*Exercise objective*: Repeat, line for line, the entries below from the first line to the line containing "student, feminist, lgbtq, artist", counting both ends.
[Start of section]
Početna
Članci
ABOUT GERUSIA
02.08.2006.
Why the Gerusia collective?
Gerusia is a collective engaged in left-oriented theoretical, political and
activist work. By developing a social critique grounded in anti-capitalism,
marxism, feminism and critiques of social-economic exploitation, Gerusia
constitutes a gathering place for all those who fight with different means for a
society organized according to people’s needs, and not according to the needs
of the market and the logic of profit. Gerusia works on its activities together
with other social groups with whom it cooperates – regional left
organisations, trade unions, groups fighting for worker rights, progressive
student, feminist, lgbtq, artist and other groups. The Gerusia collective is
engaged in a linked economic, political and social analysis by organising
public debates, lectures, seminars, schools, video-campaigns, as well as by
[End of section]
*Task response*:
Početna
Članci
ABOUT GERUSIA
02.08.2006.
Why the Gerusia collective?
Gerusia is a collective engaged in left-oriented theoretical, political and
activist work. By developing a social critique grounded in anti-capitalism,
marxism, feminism and critiques of social-economic exploitation, Gerusia
constitutes a gathering place for all those who fight with different means for a
society organized according to people’s needs, and not according to the needs
of the market and the logic of profit. Gerusia works on its activities together
with other social groups with whom it cooperates – regional left
organisations, trade unions, groups fighting for worker rights, progressive
student, feminist, lgbtq, artist and other groups. The Gerusia collective is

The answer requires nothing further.